Monday, May 18, 2009

Mom Mondays




What did I learn this weekend? Oh man. (pun intended)

This has been a strange four years for me. I moved out to a farm after thirty two years of a kushie west coast existence. I don't mean we were ever rich...just that we had it easy. Everything was new, there were no tornadoes, heat was something that came on if you flipped a switch, ice was something we put in our diet sodas, water came from pipes, and bugs were convinced that Avon skin so soft was to be avoided.

Renovating my house with a baby or two strapped to my back while I hauled firewood, wielded a crow bar, carried out hot water to a cow during ice storms, or used a blow torch to take up old asphalt tiles, has turned me into a different sort of woman. Sort of like Lara Croft with mom boobs.

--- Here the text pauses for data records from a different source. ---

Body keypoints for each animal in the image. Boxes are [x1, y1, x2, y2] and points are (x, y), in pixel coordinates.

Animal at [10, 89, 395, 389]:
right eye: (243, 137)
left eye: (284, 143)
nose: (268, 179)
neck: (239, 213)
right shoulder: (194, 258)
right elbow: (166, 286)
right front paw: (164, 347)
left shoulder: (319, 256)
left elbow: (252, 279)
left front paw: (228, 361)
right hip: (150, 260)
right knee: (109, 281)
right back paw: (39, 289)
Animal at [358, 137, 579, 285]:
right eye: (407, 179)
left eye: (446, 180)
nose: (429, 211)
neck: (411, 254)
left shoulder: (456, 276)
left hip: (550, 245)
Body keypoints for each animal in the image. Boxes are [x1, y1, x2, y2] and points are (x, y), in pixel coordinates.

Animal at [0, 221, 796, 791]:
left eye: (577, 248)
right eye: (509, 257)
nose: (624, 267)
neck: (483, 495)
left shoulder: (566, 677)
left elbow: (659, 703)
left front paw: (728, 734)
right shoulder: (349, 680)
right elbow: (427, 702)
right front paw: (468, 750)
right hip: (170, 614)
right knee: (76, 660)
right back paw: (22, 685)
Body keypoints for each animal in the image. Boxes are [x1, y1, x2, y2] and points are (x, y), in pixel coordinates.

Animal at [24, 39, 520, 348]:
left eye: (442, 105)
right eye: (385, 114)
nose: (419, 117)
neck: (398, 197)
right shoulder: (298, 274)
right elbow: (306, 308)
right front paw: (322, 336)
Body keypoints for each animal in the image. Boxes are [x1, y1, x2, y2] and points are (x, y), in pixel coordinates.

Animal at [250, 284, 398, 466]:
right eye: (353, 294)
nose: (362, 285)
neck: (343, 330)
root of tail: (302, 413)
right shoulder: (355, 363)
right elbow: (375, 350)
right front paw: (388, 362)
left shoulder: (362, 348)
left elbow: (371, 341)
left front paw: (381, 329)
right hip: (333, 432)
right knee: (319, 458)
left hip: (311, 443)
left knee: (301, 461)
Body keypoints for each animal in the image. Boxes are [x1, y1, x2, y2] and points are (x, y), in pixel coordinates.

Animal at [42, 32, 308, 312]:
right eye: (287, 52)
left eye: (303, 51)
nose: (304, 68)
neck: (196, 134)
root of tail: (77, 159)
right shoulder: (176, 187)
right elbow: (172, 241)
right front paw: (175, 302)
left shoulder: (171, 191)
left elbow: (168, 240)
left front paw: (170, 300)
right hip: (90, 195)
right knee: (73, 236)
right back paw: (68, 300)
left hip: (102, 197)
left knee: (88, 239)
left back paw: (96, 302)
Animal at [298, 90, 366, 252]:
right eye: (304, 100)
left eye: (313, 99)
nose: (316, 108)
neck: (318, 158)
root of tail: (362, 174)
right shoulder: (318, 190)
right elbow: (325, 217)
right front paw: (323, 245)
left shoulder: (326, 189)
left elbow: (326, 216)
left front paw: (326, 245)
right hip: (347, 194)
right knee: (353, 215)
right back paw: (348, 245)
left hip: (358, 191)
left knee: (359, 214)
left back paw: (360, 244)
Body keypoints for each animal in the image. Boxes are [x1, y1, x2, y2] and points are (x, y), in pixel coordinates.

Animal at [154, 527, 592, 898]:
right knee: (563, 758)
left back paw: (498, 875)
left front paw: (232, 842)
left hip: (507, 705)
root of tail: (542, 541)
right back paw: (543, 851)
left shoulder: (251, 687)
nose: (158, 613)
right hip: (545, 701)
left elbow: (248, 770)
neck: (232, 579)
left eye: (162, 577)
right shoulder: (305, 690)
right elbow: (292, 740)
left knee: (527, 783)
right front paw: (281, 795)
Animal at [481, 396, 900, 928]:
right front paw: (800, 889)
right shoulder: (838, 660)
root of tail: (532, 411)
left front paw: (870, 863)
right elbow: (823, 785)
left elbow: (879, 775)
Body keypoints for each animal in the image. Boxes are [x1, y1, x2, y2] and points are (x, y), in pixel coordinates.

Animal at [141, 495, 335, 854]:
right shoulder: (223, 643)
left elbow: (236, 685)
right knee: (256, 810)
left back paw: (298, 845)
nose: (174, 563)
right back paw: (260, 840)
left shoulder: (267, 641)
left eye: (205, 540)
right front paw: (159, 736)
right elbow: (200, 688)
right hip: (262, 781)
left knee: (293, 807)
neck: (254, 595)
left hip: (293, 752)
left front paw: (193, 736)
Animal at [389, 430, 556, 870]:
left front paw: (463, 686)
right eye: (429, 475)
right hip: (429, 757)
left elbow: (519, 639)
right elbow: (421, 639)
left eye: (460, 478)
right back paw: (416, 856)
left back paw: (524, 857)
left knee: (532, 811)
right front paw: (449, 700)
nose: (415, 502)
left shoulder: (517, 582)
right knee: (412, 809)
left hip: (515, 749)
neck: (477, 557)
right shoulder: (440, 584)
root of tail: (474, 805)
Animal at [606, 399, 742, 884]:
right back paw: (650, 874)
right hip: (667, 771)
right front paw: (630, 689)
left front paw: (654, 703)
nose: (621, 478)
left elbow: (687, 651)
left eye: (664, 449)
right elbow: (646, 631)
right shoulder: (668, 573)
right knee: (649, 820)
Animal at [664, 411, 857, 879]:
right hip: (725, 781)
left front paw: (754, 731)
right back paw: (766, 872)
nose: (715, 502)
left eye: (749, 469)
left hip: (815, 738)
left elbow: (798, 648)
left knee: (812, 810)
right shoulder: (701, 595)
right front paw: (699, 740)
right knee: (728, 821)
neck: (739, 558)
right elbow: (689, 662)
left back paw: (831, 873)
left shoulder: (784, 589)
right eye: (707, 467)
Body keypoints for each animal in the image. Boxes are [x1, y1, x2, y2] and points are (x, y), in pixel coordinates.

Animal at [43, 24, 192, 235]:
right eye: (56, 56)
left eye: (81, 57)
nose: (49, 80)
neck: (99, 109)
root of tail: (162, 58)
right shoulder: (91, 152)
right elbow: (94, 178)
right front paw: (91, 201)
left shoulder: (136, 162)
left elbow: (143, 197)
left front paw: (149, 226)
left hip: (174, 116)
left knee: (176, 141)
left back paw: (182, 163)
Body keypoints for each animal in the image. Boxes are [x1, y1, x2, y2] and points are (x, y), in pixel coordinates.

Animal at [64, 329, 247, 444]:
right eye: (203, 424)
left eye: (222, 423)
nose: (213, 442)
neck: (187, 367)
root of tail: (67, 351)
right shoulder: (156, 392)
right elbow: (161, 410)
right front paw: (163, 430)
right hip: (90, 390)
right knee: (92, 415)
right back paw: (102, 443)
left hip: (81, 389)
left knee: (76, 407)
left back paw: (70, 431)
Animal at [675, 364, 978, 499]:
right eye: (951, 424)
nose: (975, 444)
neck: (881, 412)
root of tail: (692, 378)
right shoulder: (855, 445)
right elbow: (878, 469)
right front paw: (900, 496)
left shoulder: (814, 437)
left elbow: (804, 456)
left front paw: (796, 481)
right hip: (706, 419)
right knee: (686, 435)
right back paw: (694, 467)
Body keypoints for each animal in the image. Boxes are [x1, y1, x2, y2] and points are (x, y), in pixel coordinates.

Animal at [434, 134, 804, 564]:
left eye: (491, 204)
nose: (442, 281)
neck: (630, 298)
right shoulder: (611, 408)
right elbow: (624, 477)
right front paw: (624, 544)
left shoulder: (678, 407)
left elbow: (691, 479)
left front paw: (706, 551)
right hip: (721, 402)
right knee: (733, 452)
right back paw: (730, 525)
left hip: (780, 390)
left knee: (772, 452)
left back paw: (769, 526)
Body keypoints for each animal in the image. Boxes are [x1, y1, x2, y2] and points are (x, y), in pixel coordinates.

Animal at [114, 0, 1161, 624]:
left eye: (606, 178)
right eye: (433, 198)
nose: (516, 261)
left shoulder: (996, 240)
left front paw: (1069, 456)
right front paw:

I have experienced divorce, the death of my fiance several months before our wedding, the loss of my father, and the birth of a new unexpected baby that I would have to raise alone with three other children. I have faced these things with an equanimity I think I must have inherited from my ancestors. I am the end result of those wild roaming Scots, those Machiavellian Frenchmen, those maudlin epic Irish immigrants, the shrewd and sometimes cold Germans. I have endured, I am still standing, I am actually still smiling.


But I am realizing some mistakes. I used to think I didn't like men, and then suddenly my survival was dependent on them, and then I needed them to teach me anything I could so I could take over my own life. And then suddenly I was left without any men around me, to protect me, to irritate me with their misunderstood traits, to say...fix the pipes in the well house.


I remember being so frustrated that my father could spend all day on a project looking for parts, fitting it together, while I whipped around the house doing my thing like a hummingbird. Then I spent the day in the well house just like he used to, trying to make something work without the right parts or the exact knowledge. And of course I didn't manage to do it.
Somehow the men in my life always seemed to be able to repair something with chewing gum, a bit of tinkering, and the elusive man knowledge that I, quite frankly, do not have, and probably never will.

Now, I'm no doubt going to irritate the feminists out there, and maybe some SAHDs, but the truth is I think we really are better suited to our own roles almost all the time. Sure we can be taught to do things, but some sort of innate ability, a fairy kiss from the cradle, gives one gender an advantage over the other in certain areas.
And here's another thing. It's hard work being a man. Little did I know how difficult it can be to play with your kids while setting an example and holding down a d job and and holding out the fort. I'm going to go out on a limb here and actually say this... I think it is just as hard to be a dad as it is to be a mom. That is, it's hard to be a good parent if you are doing it right.

So now, I am humbled, and newly appreciative of all the boys I've loved before. And I am looking at my sons with new eyes, admiring their proclivities. Baby Oliver's eyes actually light up when he sees a car or construction vehicle. Liam wants to take everything apart and figure out how it works. It's amazing really how they came on the scene already prepared for what they will most likely have to do.
And I am comforted too. It won't be long before I'll be able to pass the torch and go back to being a lady while someone else fixes the pipes.
And I will always, always say thank you...and really mean it.